It took some time to get used to a chicklet style keyboard after years of using the old style of keyboard. I didn't really have a technique or anything. I just kept using it until I adjusted. Now, I love this style keyboard. It also helps that both laptops had a small number pad so I didn't have to get used to a new size. Good luck!
Well, that led me up the garden path. I Googled "chicklet" and found it was a young girl. However having persisted, i now understand.
Yeah, they're pretty good. I spent my working life using keyboards from typewriters to teleprinters. They were pretty much chaff-cutters compared to a laptop keyboard. My new laptop has a tiny right-side shift lock and that's gonna give me trouble till I get used to it.
As long as I used laptop, I used blind touch, sometimes I would wake up at midnight because that's when new ideas pop up, and sit in pitch darkness and type away,but now with iPad, I gotta type only with one hand and it is a nuisance!
I often wake with ideas, especially when I'm writing. If I don't get them written down there's no way I'm gonna get back to sleep -- or to remember them next morning.

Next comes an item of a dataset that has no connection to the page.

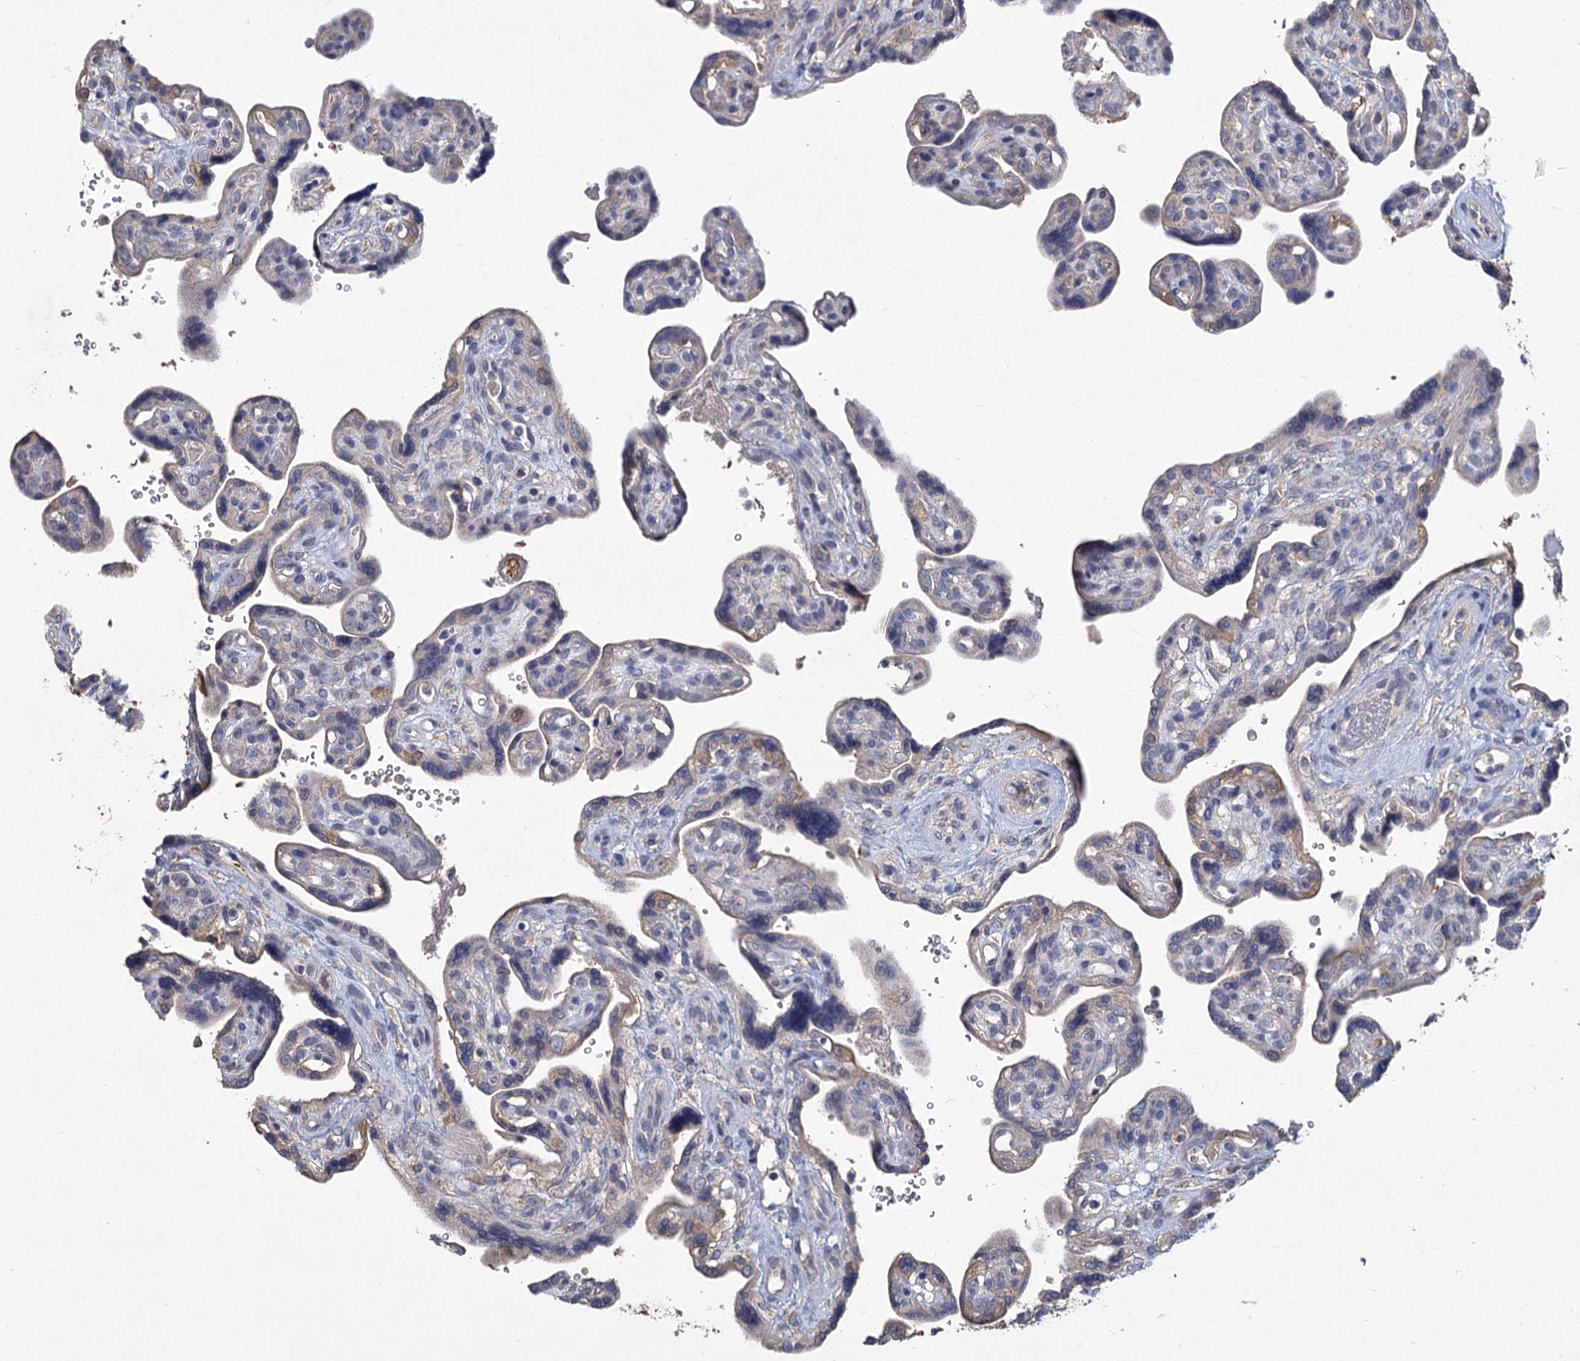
{"staining": {"intensity": "moderate", "quantity": "<25%", "location": "cytoplasmic/membranous"}, "tissue": "placenta", "cell_type": "Trophoblastic cells", "image_type": "normal", "snomed": [{"axis": "morphology", "description": "Normal tissue, NOS"}, {"axis": "topography", "description": "Placenta"}], "caption": "Placenta stained with IHC shows moderate cytoplasmic/membranous staining in approximately <25% of trophoblastic cells.", "gene": "HES2", "patient": {"sex": "female", "age": 39}}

My typing - which has included on a manual and an IBM 'Golf Ball' electric typewriters as well as computers since MS-DOS and an Amstrad PCW9512, plus portable 'phones - has never improved so for me to complain about a keyboard would be a case of bad workman blaming the tools!
I can't get on with lap-tops though. Some years ago at work, I had to help catalogue a mass of technical reports, using an Excel spread-sheet and lap-top. Used to normal desk-top PCs with proper keyboards and legibly-large monitors, I found the instrument a lot easier to use by placing a ring-binder under it as a writing-slope, but it was still physically awkward.